Lantunan Syair dan Petikan Gambus. Selain menghasilkan kepercayaan simbolik dalam bentuk pesan dari leluhur, interaksi bentang alam (karst, sungai, perkebunan, sawah, dan tambak) dengan masyarakat di Rammang-Rammang, juga menghasilkan suatu tradisi lisan yang telah mengakar dalam kehidupan masyarakat sejak dulu. Tradisi lisan ini dilantunkan dengan petikan gambus yang berpadu dengan syair-syair sederhana tapi memiliki makna kehidupan yang begitu mendalam. Malam itu di Kampung Massaloeng Desa Salenrang, saya bertemu dan mendengarkan tokoh-tokoh masyarakat di Kampung Massaloeng memainkan gambus, alat musik tradisional di rumah Inca Lanna (60 tahun). Hadir pula beberapa anak muda yang berdatangan membawa alat musik.
”Sudah empat malam kami latihan, karena anak muda disini masih malu-malu tampil di depan umum,” kata Inca diiringi tawa beberapa anak muda.
Selain latihan, para pemuda mendengarkan pengetahuan tradisi lisan dari para penuturnya yang rata-rata sudah berusia lanjut seperti Inca. Sambil mempersiapkan alatnya, Inca menceritakan kehadiran musik gambus di Kampung Massaloeng.
“Gambus ini kira-kira masuk tahun 1965. Yang perkenalkan itu gerombolan yang sering lewat sini (Massaloeng). Dulu, mereka tinggal di salah satu kampung tua, Romang Lompoa. Dulu musik ini dimainkan dari malam sampai pagi. Menemani kami menjaga sawah. Disini dulunya banyak babi yang merusak sawah-sawah. Makanya, kami mulai malam sampai pagi itu tidak tidur sambil bermain gambus,” jelasnya yang mengenal gambus sejak kecil.
Syair-syair yang biasanya mereka nyanyikan tiap malam saat menjaga sawah dari serbuan babi, berisikan pesan-pesan mengenai makna hidup, ajaran agama, dan juga interaksi mereka dengan gunung (karst), sungai, bahkan laut. ”Lagu-lagunya tentang bagaimana kita menikmati hidup dan berhubungan dengan alam yang ada disini,” katanya.
Sambil diiringi petikan nada gambus, dia kemudian menyanyikan salah satu syair yang begitu terkenal di Rammang-Rammang, sekaligus mengandung pesan atau makna tentang kehidupan, kebersamaan, dan pentingnya menjaga kampung halaman.
”Pariana Rammang-Rammang, ri Salenrang i allamba, ri Massaloeng i tarroe-roe i rappo’ na (Tanaman pare Rammang-Rammang, di Salenrang menjalar, di Massaloeng buahnya bergoyang-goyang),” kata Inca melantunkan potongan syair lagu.

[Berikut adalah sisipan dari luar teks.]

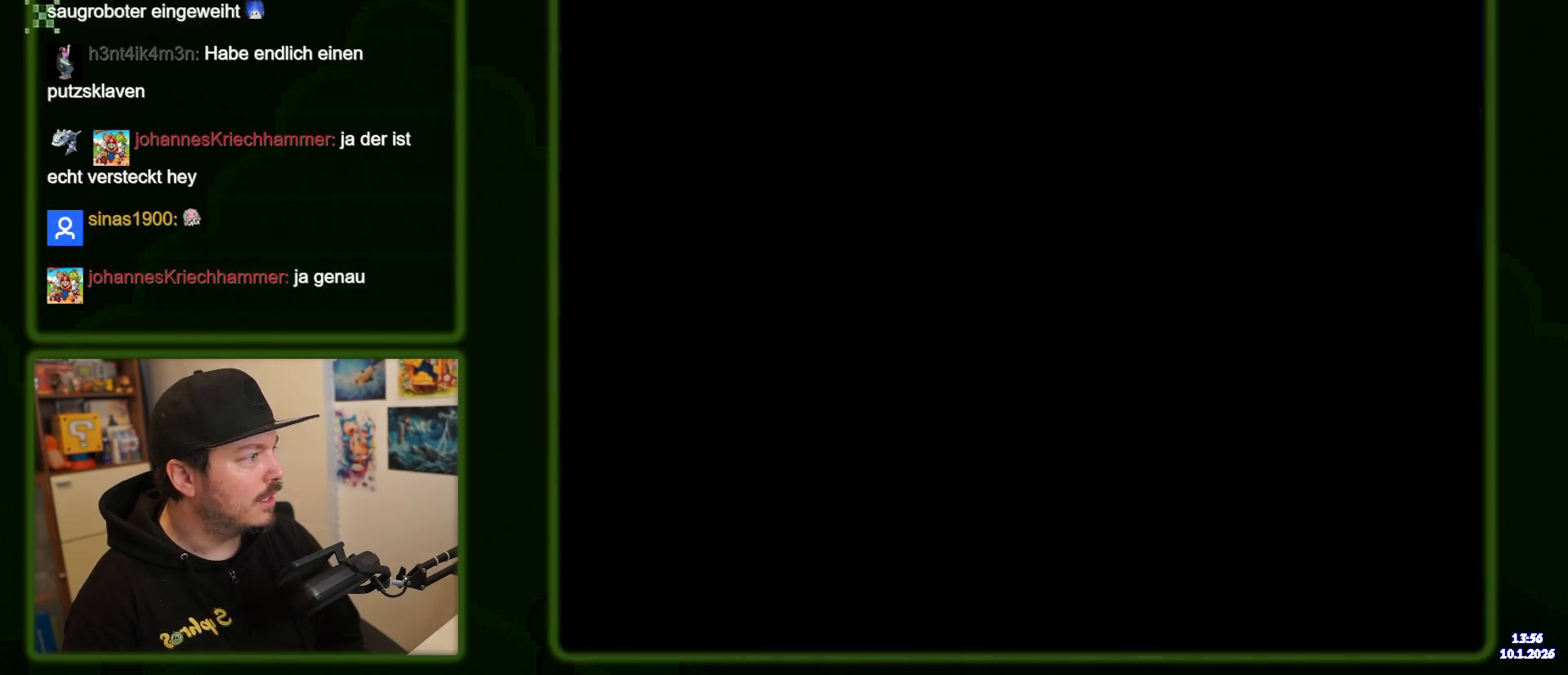
{"buttons": ["Y"], "events": []}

Lagu yang dimainkan Inca itu berisi perumpamaan yang mendalam mengenai pertalian kehidupan di tiga perkampungan tua di desa ini yakni Rammang-Rammang, Salenrang, dan Massaloeng. Juga tentang penghidupan (manusia dan alam) dan identitas mereka sebagai keturunan Dampang Salenrang.

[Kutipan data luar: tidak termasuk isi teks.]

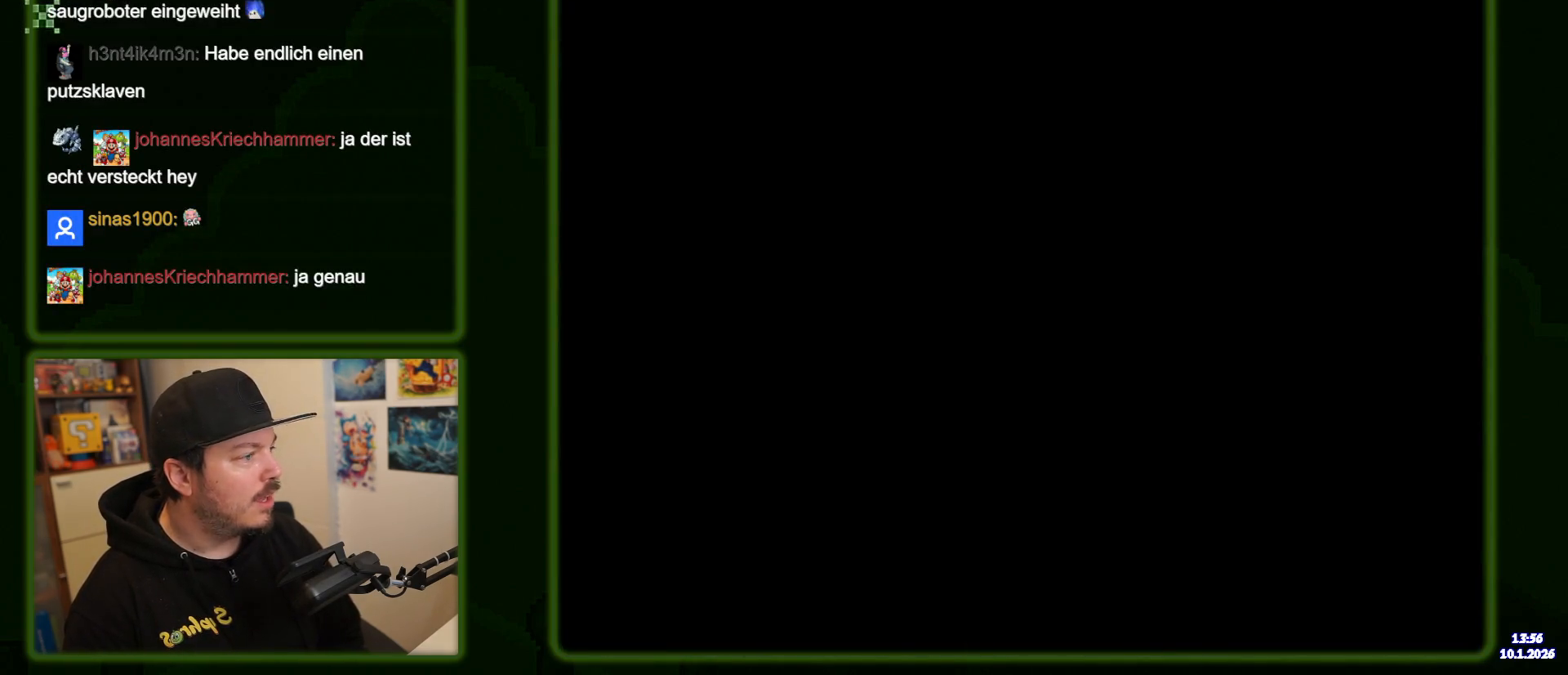
{"buttons": ["Y"], "events": []}
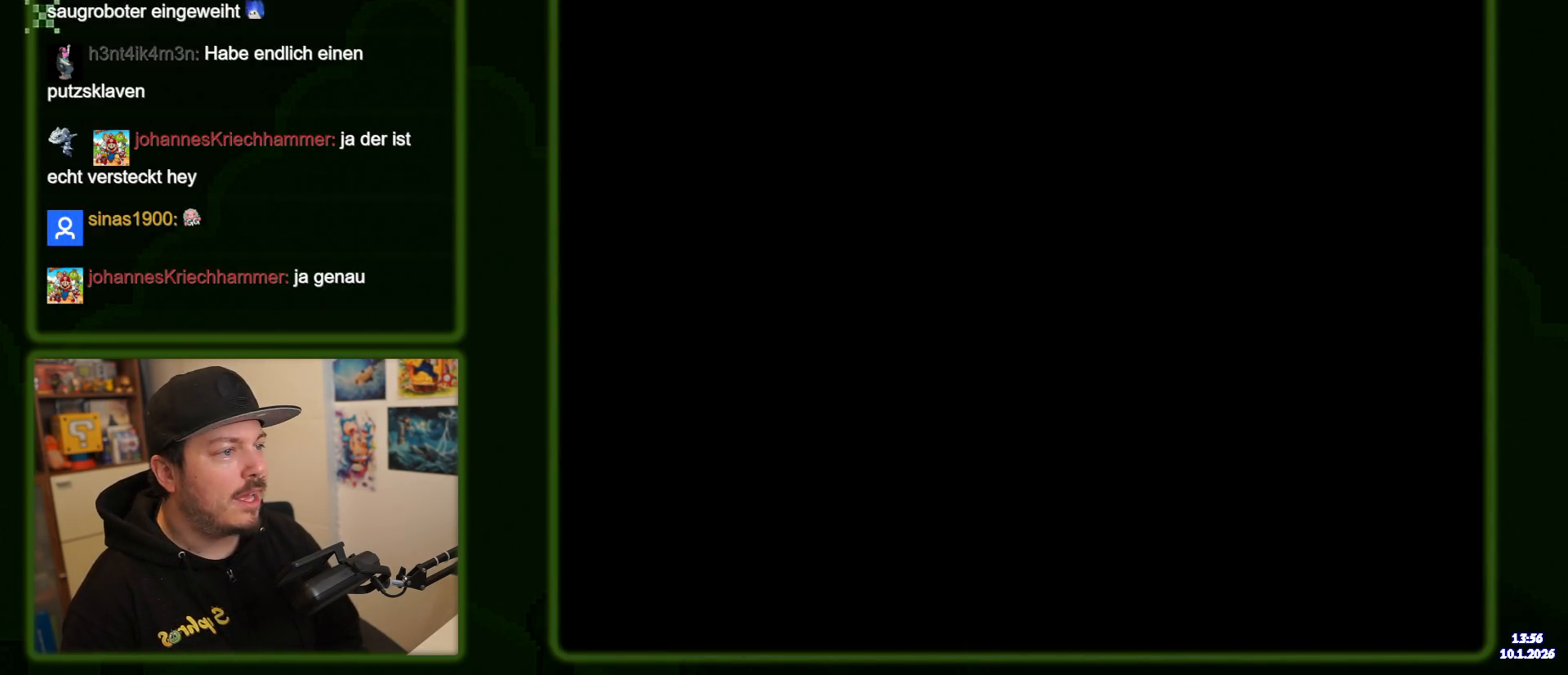
{"buttons": ["Y"], "events": []}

Khazanah bentang alam diikuti dengan tradisi lisan yang mengakar dan menjulang bagaikan hamparan gugusan karst Rammang-Rammang, juga membuat takjub anak muda penerus sekaligus pelestari tradisi lisan ‘sinrilik’ khas Makassar di Sulawesi Selatan, Arif Rahman Daeng Rate.

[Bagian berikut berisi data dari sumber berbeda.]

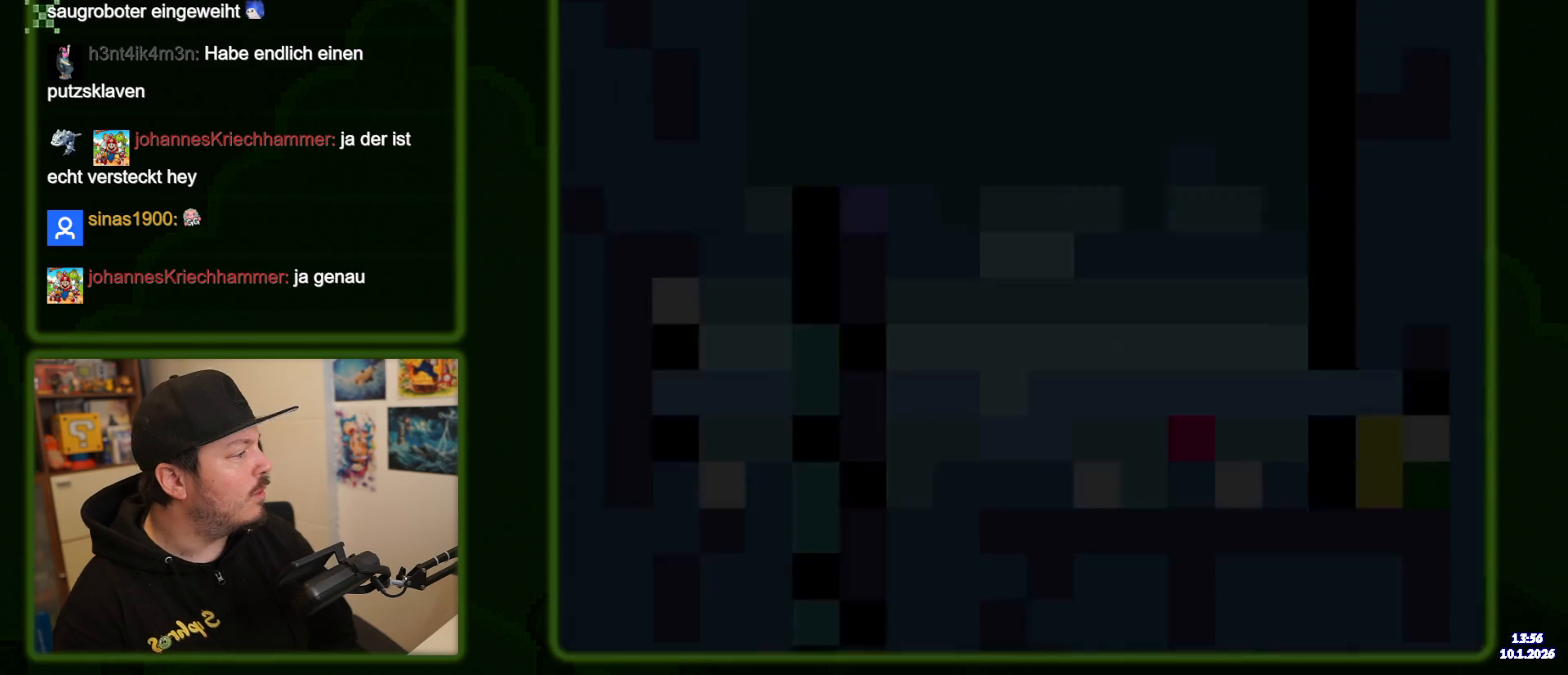
{"buttons": ["Y"], "events": []}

Arif, sapaan akrabnya, pernah berkunjung, berinteraksi, dan berbagi pengalaman secara langsung bersama dengan para penutur tradisi lisan di Rammang-Rammang. Dari interaksinya itu, Arif menyadari bahwa syair-syair yang mereka nyanyikan memiliki pesan yang kuat mengenai hubungan bentang alam dengan para penutur tradisi lisan di Rammang-Rammang.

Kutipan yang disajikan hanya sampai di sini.